What is the most scientific way to assign weights to historical data?

There are several ways to do that, depending on your goals. You can pick a few examples from any website that reports economic data, for example stock quotes history. Here are most popular methods:

Method 1: Perhaps the most well-behaved function would be exponential, as Rahul suggested. That means that you pick some number $a<1$, and use geometric progression $1,a,a^2,a^3,…$ to assign weights to each year. The total sum would be $1\over{1-a}$, so you if you pick $a$ you normalize weight to $\frac{1}{1-a}, \frac{a}{1-a}, \frac{a^2}{1-a}, …$ if you want all weights to add up to $1$.

Method 2: If you want to give equal weights to the most recent $n$ years and $0$ to earlier ones you can do what economists call "running average", weights $\frac{1}{n}$ to most recent $n$ years. This function is popular as well, but not as well-behaved as exponential. I guess this answers the 2nd question as well.

Method 3: Some engineers prefer sigmoid.

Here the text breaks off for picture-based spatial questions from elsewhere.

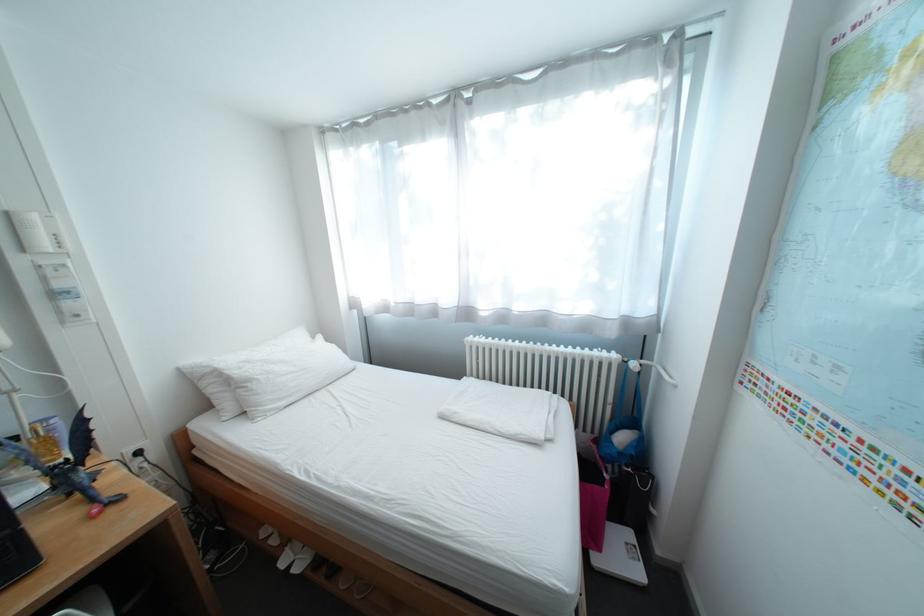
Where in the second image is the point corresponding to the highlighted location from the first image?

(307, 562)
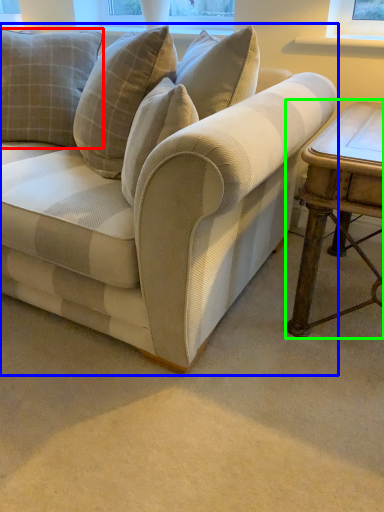
Question: Based on their relative distances, which object is nearer to pillow (highlighted by a red box)? Choose from studio couch (highlighted by a blue box) and table (highlighted by a green box).

Choices:
 (A) studio couch
 (B) table

Answer: (A)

This is an analytic function that pretends to assign equal weights to most recent data, then quickly recedes to $0$, but without the discontinuous step of the running average.

Other methods: In some circumstances physics or probability dictate other distributions. For example, if signal propagation is Gaussian (which happens often enough in physics) then the only relevant choice is erfc.

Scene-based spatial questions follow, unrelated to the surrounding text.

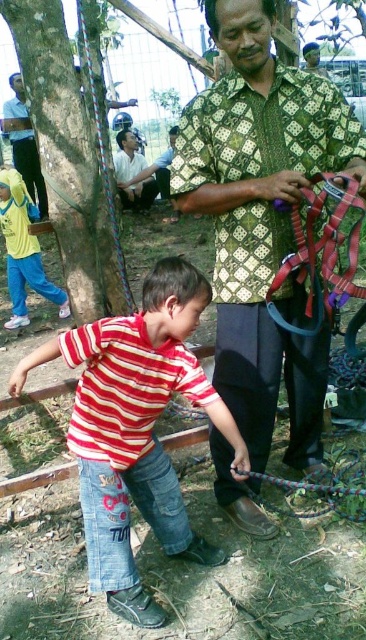
From the picture: You are a photographer trying to capture a clear shot of the striped cotton shirt at center and the brushed metal helmet at upper left. Since you want both objects to appear the same size in the photo, which object should you move closer to the camera?

The brushed metal helmet at upper left should be moved closer to the camera because it is currently smaller than the striped cotton shirt at center, so bringing it nearer would balance their sizes in the frame.

You are a photographer trying to capture a photo of the yellow fabric shirt at left without including the brown rough tree at upper left in the frame. Based on their positions, is this possible?

The brown rough tree at upper left is located above the yellow fabric shirt at left, so if you position your camera to focus on the lower part of the yellow fabric shirt at left and avoid looking upward, you can exclude the tree from the frame.

You are standing in the park and want to take a photo of the brown rough tree at upper left. If your camera has a maximum focus range of 8 feet, will you need to move closer to the tree to get it in focus?

The brown rough tree at upper left is 8.24 feet away from the viewer, which is slightly beyond the camera maximum focus range of 8 feet. You need to move closer to the tree to get it in focus.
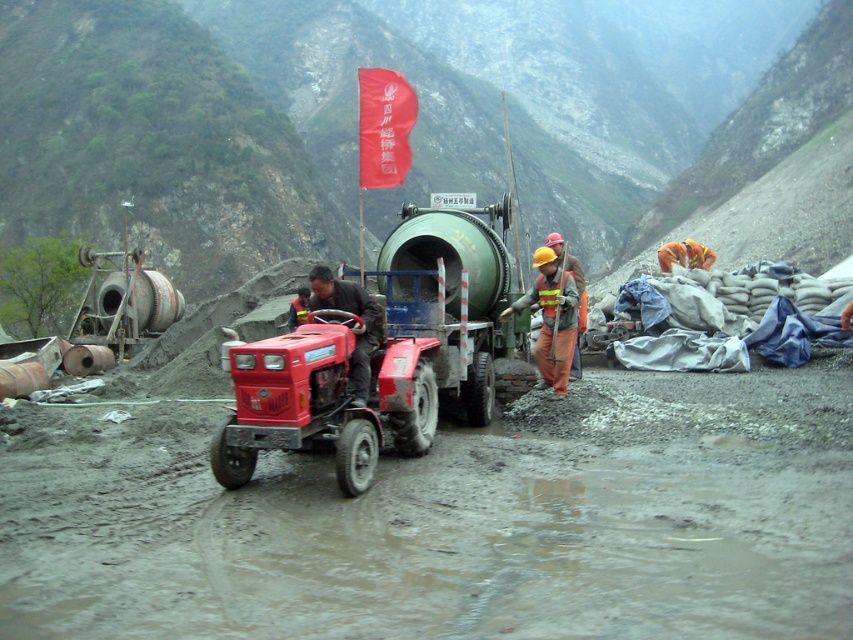
Question: Where is red matte tractor at center located in relation to orange reflective vest at center in the image?

Choices:
 (A) below
 (B) above

Answer: (A)

Question: Considering the real-world distances, which object is farthest from the brown leather jacket at center?

Choices:
 (A) red matte tractor at center
 (B) red fabric flag at upper center

Answer: (B)

Question: Is red fabric flag at upper center above yellow reflective safety vest at center?

Choices:
 (A) no
 (B) yes

Answer: (B)

Question: Estimate the real-world distances between objects in this image. Which object is farther from the orange reflective vest at center?

Choices:
 (A) red matte tractor at center
 (B) yellow reflective safety vest at center

Answer: (A)

Question: Is red matte tractor at center positioned behind brown leather jacket at center?

Choices:
 (A) no
 (B) yes

Answer: (B)

Question: Which of these objects is positioned farthest from the brown leather jacket at center?

Choices:
 (A) yellow reflective safety vest at center
 (B) orange reflective vest at center
 (C) red fabric flag at upper center
 (D) red matte tractor at center

Answer: (C)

About justification: yes, there are many reasons to put more emphasis on more recent data and assign equal weight $0$ to older one. For example, older economic data may be irrelevant to projections. Or you are modeling some other effects that naturally decay in time.


Michael's ideas sound great. If you are able to frame your problem as a prediction problem, there is an empirical way to make this choice between Michael's suggestions.

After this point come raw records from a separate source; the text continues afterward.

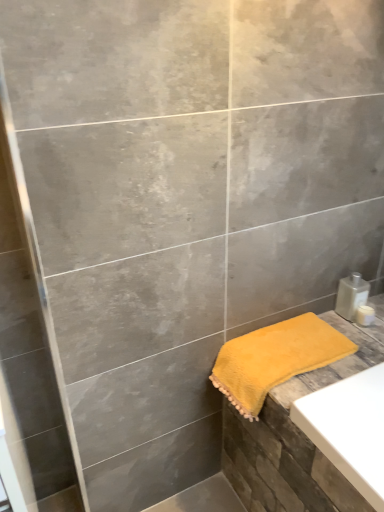
Question: Considering the positions of point (365, 308) and point (344, 303), is point (365, 308) closer or farther from the camera than point (344, 303)?

Choices:
 (A) closer
 (B) farther

Answer: (A)

Question: From their relative heights in the image, would you say white plastic container at right is taller or shorter than clear plastic bottle at lower right?

Choices:
 (A) tall
 (B) short

Answer: (B)

Question: Considering the real-world distances, which object is farthest from the yellow fluffy towel at lower right?

Choices:
 (A) white plastic container at right
 (B) clear plastic bottle at lower right

Answer: (A)

Question: Considering the real-world distances, which object is closest to the white plastic container at right?

Choices:
 (A) yellow fluffy towel at lower right
 (B) clear plastic bottle at lower right

Answer: (B)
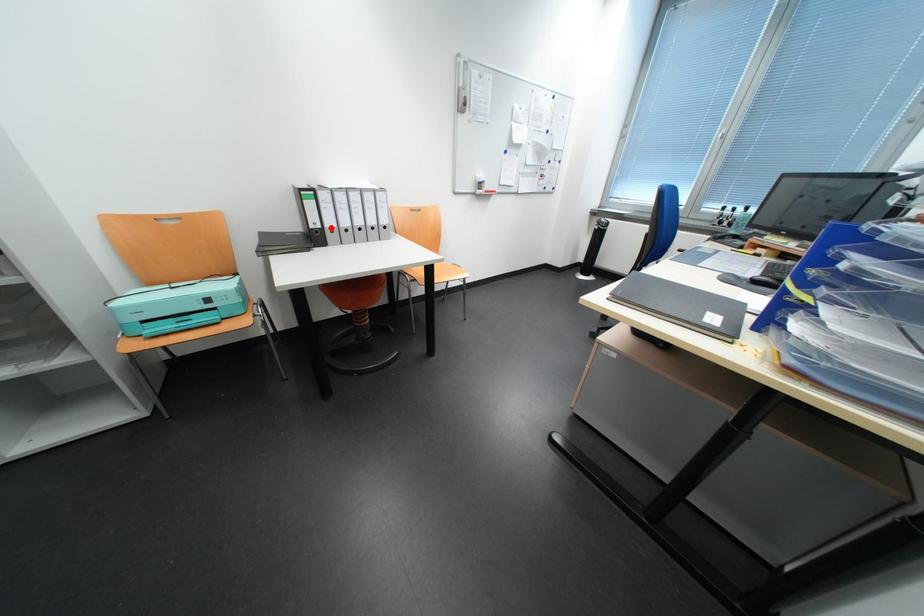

In the context of machine learning, we are talking about solving a supervised learning problem where the optimal choice can be done using cross validation, given sufficient historical data. E.g. the method (1, 2, or 3) and its parameters (e.g. $n$ years) can be selected such that expected predictive performance is maximized on a holdout set. Be careful so as to evaluate performance on future holdout windows. "Time series cross validation" is easy to do wrong.